Валерий отстранил кубок, потрясённый услышанным.
— Ты не просто обладаешь красотой, но и умна… Однако ты ошибаешься. Я поклонник небесной Венеры, она проникнута благородной любовью, она печётся только о людях, ей нет дела до животных страстей.
— А вот проверим! — Антония неожиданно перешла на ложе Валерия и скользнула рукой вниз по его телу, проникая рукой под одежды. — Я чувствую, как стихи наливаются силой у тебя между ног. А если я губами проверю, есть ли настоящее вдохновение в твоей промежности? Но нет! Сперва хочу тебе предложить принять любовный цветок от меня, чтобы я была уверена в искренности твоих чувств…
Антония бросила в бокал Валерия пышный цветок с коротеньким черенком.
— Ты занимаешься колдовством? Или же это нечто вроде сатириона [7] ?
— Похоже, ты испугался, — Антония отодвинулась от него и мрачно улыбнулась.
— Я не побоюсь принять из твоих рук даже яд, — он медленно осушил бокал, взял цветок губами и прошептал. — Я хочу точно так смять губами лепестки твоего лона.
— Ты смел, но тебе не помешало бы вести себя более осмотрительно с женщиной, которую ты прилюдно оскорбил и унизил, с которой ты обращался, как с ничтожной рабыней.
— Из твоих рук… — он не смог договорить и начал кашлять.
Антония рывком отодвинулась и спрыгнула на пол, следя, чтобы ни единой капли изо рта мужчины не упало на неё. Валерий схватился за горло, по губам его потекла пена.
— Прощай, мой возлюбленный. Видишь, жизнь полна неожиданностей, — холодно произнесла женщина и быстрыми шагами пошла к выходу.
Валерий пополз с ложа, увлекая за собой шёлковое покрывало и подушки с золотой вышивкой. Его тело пылало, огонь бегал под кожей, вырываясь, как казалось римлянину, наружу ослепительными языками. Потянувшись к мраморному столу, чтобы опереться, несчастный опрокинул серебряный поднос с кувшином. В глазах его всё заколыхалось. Стоявший поблизости табурет с плоским сиденьем из слоновой кости шевельнулся, его перекрещённые ножки вытянулись, как живые. Колонны, подпиравшие потолок, свернулись в спирали…
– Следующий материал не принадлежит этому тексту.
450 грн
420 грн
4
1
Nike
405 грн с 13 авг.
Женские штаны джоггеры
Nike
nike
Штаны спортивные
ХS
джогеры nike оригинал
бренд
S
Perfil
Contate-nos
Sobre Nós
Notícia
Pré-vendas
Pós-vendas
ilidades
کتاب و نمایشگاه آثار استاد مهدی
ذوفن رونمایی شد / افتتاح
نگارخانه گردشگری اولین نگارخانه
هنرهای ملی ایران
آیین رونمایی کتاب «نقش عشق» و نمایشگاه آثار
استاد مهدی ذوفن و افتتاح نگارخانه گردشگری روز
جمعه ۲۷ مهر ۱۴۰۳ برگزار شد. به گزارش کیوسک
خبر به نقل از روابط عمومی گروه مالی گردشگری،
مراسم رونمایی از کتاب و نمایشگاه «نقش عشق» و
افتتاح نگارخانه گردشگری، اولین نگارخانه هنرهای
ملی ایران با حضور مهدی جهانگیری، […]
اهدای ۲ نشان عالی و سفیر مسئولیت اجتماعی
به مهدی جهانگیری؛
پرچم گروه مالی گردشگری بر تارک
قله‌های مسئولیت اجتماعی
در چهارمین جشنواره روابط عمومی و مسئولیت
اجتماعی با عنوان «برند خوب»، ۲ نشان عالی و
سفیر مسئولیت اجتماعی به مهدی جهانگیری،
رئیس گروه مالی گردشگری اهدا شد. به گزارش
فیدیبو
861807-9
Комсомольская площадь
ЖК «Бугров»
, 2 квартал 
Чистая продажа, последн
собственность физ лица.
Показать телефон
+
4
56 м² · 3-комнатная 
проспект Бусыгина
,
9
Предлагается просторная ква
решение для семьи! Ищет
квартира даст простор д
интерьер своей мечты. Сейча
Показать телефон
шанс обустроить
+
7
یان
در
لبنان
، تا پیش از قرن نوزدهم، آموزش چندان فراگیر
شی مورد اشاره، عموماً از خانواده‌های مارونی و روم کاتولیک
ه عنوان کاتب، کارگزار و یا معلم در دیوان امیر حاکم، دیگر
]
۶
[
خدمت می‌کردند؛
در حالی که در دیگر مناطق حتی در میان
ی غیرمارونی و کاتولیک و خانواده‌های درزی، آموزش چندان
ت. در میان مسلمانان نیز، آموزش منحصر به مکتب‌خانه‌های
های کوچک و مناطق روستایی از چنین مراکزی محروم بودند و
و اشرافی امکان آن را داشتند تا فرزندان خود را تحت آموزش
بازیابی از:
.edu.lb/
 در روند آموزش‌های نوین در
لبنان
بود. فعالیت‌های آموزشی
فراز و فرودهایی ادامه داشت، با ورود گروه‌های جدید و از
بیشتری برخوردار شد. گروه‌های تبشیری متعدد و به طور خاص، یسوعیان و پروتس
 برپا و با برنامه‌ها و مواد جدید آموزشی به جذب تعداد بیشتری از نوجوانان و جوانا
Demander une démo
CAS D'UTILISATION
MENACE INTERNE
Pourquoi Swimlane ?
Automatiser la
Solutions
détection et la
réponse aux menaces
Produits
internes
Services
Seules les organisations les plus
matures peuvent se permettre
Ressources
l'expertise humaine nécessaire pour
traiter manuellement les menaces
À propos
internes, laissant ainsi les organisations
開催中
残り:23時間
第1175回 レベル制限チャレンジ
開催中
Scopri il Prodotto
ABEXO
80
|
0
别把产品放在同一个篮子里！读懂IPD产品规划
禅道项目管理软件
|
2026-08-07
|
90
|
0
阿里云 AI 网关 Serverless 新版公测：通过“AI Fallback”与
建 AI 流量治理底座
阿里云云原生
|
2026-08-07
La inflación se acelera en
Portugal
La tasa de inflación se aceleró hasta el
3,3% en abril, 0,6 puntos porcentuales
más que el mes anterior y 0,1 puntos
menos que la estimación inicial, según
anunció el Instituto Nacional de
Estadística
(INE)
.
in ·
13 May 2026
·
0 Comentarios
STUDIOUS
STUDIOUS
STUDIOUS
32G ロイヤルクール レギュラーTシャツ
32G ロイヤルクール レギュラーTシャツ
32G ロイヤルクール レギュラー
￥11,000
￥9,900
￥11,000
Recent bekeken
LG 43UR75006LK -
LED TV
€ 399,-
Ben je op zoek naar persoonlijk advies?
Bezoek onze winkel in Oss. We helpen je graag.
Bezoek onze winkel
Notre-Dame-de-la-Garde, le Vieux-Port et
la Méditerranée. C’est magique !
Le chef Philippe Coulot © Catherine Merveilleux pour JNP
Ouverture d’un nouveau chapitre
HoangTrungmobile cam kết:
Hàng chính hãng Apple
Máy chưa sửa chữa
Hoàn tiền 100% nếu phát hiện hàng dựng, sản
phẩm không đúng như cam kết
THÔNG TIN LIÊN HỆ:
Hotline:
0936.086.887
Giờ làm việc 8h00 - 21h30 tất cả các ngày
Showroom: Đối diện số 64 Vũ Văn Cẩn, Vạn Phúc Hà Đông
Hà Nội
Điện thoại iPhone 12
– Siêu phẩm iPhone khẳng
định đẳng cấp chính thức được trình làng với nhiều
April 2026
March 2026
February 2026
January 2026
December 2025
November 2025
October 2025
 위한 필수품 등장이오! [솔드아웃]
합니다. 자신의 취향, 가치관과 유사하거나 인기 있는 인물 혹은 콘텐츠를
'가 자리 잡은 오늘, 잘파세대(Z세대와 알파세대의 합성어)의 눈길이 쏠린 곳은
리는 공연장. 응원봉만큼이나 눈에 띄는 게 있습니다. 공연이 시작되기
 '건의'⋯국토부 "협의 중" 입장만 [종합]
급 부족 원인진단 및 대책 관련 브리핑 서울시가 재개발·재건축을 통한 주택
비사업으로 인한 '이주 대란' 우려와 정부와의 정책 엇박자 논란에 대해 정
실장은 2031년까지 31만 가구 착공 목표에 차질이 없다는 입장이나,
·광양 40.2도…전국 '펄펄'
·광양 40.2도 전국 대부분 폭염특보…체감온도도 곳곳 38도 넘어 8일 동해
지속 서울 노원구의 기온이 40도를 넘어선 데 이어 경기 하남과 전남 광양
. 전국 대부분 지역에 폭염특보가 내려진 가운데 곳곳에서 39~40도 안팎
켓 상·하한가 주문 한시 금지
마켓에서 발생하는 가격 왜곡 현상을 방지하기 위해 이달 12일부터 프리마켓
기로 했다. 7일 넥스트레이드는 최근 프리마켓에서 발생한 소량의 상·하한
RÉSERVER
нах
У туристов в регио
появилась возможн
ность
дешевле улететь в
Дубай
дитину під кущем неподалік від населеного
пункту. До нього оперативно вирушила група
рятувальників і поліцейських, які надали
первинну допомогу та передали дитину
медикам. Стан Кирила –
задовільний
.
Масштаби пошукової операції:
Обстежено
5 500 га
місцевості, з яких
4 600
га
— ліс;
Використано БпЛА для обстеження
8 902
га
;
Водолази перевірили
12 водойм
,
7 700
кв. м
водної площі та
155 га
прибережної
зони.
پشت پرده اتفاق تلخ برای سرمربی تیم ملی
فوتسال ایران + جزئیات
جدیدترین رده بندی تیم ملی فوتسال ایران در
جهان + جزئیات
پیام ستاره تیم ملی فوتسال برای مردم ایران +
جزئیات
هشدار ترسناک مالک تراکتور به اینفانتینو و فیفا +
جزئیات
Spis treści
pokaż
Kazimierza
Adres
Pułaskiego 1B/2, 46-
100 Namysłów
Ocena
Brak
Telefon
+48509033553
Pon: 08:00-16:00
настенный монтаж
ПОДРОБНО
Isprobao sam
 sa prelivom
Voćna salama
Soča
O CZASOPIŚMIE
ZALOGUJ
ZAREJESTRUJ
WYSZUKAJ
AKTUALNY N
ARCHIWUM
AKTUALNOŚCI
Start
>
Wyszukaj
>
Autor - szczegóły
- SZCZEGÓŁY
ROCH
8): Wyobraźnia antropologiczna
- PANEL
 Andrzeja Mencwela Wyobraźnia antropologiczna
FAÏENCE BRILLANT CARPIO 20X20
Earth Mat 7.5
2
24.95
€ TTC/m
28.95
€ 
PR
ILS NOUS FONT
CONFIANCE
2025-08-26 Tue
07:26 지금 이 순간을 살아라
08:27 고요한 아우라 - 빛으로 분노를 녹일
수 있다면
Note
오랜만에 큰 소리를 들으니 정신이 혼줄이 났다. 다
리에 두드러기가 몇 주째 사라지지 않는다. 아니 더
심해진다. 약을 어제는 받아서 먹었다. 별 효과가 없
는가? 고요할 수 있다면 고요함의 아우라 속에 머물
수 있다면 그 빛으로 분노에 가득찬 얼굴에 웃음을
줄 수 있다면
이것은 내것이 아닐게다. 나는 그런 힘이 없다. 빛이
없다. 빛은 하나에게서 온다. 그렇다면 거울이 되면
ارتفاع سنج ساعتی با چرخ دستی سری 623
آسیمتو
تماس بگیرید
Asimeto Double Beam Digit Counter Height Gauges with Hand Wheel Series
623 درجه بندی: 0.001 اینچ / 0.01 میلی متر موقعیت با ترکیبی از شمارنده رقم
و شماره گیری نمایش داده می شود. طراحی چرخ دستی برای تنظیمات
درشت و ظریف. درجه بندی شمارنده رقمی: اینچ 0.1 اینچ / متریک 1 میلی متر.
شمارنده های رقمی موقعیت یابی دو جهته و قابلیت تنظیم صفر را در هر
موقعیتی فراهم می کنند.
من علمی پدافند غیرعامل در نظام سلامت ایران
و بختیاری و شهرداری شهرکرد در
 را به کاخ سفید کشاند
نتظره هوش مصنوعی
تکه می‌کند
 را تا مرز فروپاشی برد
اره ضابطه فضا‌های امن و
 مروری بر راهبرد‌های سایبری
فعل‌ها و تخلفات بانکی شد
Внезапно что-то сильно потянуло Валерия и будто оторвало от него, как жёсткую скорлупу, ощущение тяжести, и к нему вернулось зрение. Он увидел человека. Незнакомец стоял перед ним совершенно голый, но вовсе не смущался своего вида.
— Кто ты?
— Нарушитель. Меня так часто называют здесь за то, что я нарушаю Закон.
— Где здесь? Как ты посмел войти в мой дом?
— Оглянись, Валерий Фронтон. Ты умер, Антония ловко отравила тебя. Ты уже не в привычной жизни. Ты уже никакой не патриций, не римлянин, не человек…
Валерий Фронтон обернулся и увидел собственное тело со стороны, оно по-прежнему билось в конвульсиях, но сам Валерий не ощущал ничего. Теперь он заметил, что его содрогавшееся тело было гораздо плотнее и различимее, чем стоявший перед ним почти прозрачный человек. Да и был ли то человек? На Валерия нахлынул страх.
— Не беспокойся о случившемся. Тебе всё равно суждено было погибнуть при покушении на Клавдия, — произнёс неизвестный. — Твои сообщники тоже обречены. Я вижу, ты не понимаешь. Я объяснюсь. Ты мог бы и не скончаться сейчас, многие яды лишь на время останавливают жизнь тела, но сознание большинства людей не готово к этому, поэтому человек теряется при столь внезапном ударе, и душа покидает земную оболочку, будто случилась действительная смерть… Но мне некогда разговаривать с тобой. Я должен занять твоё тело.